%%
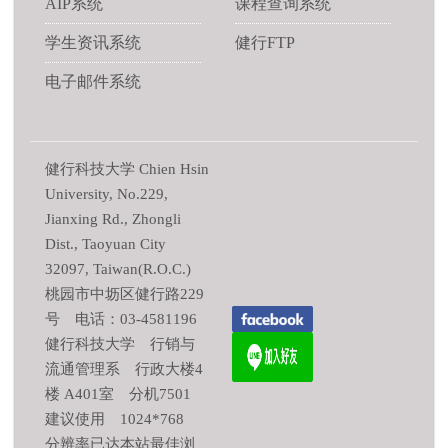
AIP系统
课程查询系统
学生资讯系统
健行FTP
电子邮件系统
健行科技大学 Chien Hsin
University, No.229,
Jianxing Rd., Zhongli
Dist., Taoyuan City
32097, Taiwan(R.O.C.)
桃园市中坜区健行路229
号 电话：03-4581196
健行科技大学 行销与
流通管理系 行政大楼4
楼 A401室 分机7501
建议使用 1024*768
分辨率已达本站最佳浏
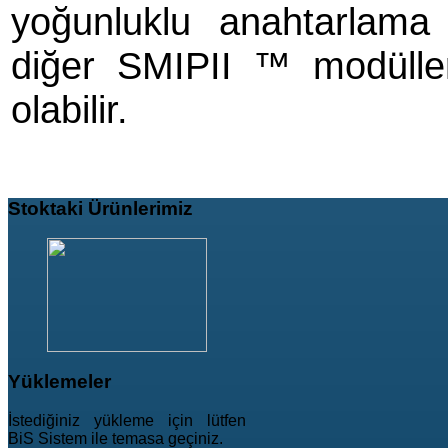
yoğunluklu anahtarlama 
diğer SMIPII ™ modülleri 
olabilir.
Stoktaki
Ürünlerimiz
Yüklemeler
İstediğiniz yükleme için lütfen
BiS Sistem ile temasa geçiniz.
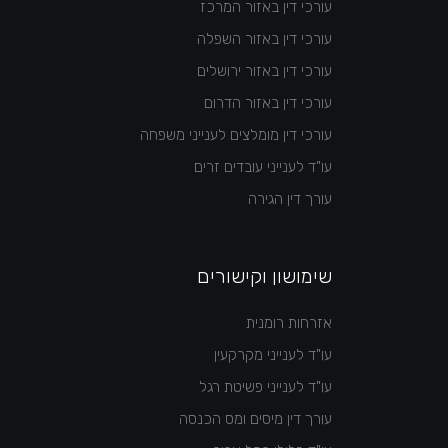
עורכי דין באזור המרכז
עורכי דין באזור השפלה
עורכי דין באזור ירושלים
עורכי דין באזור הדרום
עורכי דין מומלצים לענייני משפחה
עו"ד לענייני עובדים זרים
עורך דין הגירה
שימושון וקישורים
אזרחות רומנית
עו"ד לענייני מקרקעין
עו"ד לענייני פשיטת רגל
עורך דין מיסים ומס הכנסה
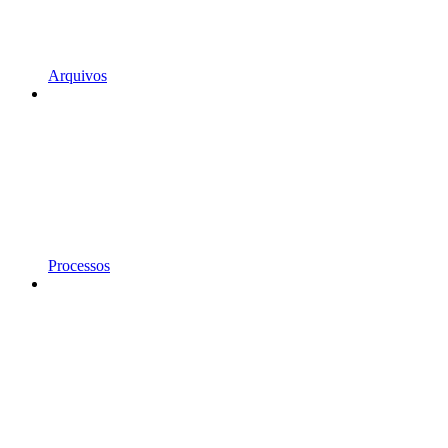
Arquivos
Processos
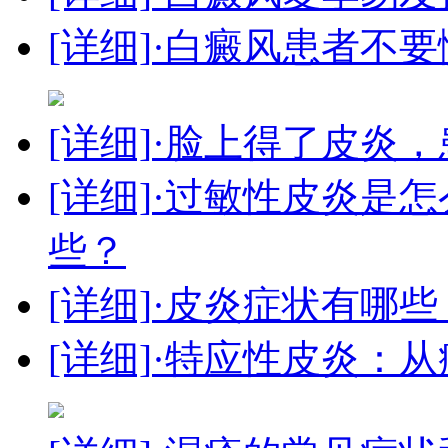
[详细]
·白癜风患者不
[详细]
·脸上得了皮炎，
[详细]
·过敏性皮炎是
些？
[详细]
·皮炎症状有哪
[详细]
·特应性皮炎：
%%
WORK INSTRUCTIONS: Pick out every line of the listing above that contains the string "עורכי", and copy each of those lines.

WRITTEN ANSWER:
עורכי דין באזור המרכז
עורכי דין באזור השפלה
עורכי דין באזור ירושלים
עורכי דין באזור הדרום
עורכי דין מומלצים לענייני משפחה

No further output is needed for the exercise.